◆ **What the exercise asks**:
Copy the entries exactly. Leave nothing out and add nothing.

◇ ◇ ◇

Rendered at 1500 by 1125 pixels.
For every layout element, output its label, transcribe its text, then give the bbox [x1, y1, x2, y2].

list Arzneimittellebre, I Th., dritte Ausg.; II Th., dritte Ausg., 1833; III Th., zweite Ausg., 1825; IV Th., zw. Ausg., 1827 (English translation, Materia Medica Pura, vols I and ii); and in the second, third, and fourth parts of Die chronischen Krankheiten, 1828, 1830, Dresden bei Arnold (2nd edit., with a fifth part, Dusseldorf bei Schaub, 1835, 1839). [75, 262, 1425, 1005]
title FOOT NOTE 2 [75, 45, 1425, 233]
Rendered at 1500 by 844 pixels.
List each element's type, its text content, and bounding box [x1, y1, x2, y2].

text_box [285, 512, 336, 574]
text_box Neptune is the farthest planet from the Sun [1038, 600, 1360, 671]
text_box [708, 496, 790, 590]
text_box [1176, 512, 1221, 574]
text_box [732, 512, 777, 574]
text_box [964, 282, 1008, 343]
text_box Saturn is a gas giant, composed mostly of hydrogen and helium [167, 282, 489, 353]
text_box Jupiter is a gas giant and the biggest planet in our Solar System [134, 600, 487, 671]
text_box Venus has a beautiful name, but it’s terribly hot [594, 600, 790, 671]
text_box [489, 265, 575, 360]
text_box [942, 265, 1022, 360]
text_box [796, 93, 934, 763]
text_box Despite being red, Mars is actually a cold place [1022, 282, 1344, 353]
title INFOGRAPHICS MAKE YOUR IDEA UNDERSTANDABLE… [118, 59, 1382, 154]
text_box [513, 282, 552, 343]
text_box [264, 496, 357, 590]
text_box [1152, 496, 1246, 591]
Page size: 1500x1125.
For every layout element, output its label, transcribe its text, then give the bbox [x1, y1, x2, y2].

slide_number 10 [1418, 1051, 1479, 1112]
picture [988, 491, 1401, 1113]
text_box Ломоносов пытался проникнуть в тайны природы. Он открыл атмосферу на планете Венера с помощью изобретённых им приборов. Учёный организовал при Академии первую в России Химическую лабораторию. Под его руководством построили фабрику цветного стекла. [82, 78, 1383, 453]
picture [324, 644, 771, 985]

◇ ◇ ◇

◆ **Exercise solution**:
Rendered at 1500 by 1125 pixels.
For every layout element, output its label, transcribe its text, then give the bbox [x1, y1, x2, y2].

list Arzneimittellebre, I Th., dritte Ausg.; II Th., dritte Ausg., 1833; III Th., zweite Ausg., 1825; IV Th., zw. Ausg., 1827 (English translation, Materia Medica Pura, vols I and ii); and in the second, third, and fourth parts of Die chronischen Krankheiten, 1828, 1830, Dresden bei Arnold (2nd edit., with a fifth part, Dusseldorf bei Schaub, 1835, 1839). [75, 262, 1425, 1005]
title FOOT NOTE 2 [75, 45, 1425, 233]
Rendered at 1500 by 844 pixels.
List each element's type, its text content, and bounding box [x1, y1, x2, y2].

text_box [285, 512, 336, 574]
text_box Neptune is the farthest planet from the Sun [1038, 600, 1360, 671]
text_box [708, 496, 790, 590]
text_box [1176, 512, 1221, 574]
text_box [732, 512, 777, 574]
text_box [964, 282, 1008, 343]
text_box Saturn is a gas giant, composed mostly of hydrogen and helium [167, 282, 489, 353]
text_box Jupiter is a gas giant and the biggest planet in our Solar System [134, 600, 487, 671]
text_box Venus has a beautiful name, but it’s terribly hot [594, 600, 790, 671]
text_box [489, 265, 575, 360]
text_box [942, 265, 1022, 360]
text_box [796, 93, 934, 763]
text_box Despite being red, Mars is actually a cold place [1022, 282, 1344, 353]
title INFOGRAPHICS MAKE YOUR IDEA UNDERSTANDABLE… [118, 59, 1382, 154]
text_box [513, 282, 552, 343]
text_box [264, 496, 357, 590]
text_box [1152, 496, 1246, 591]
Page size: 1500x1125.
For every layout element, output its label, transcribe its text, then give the bbox [x1, y1, x2, y2].

slide_number 10 [1418, 1051, 1479, 1112]
picture [988, 491, 1401, 1113]
text_box Ломоносов пытался проникнуть в тайны природы. Он открыл атмосферу на планете Венера с помощью изобретённых им приборов. Учёный организовал при Академии первую в России Химическую лабораторию. Под его руководством построили фабрику цветного стекла. [82, 78, 1383, 453]
picture [324, 644, 771, 985]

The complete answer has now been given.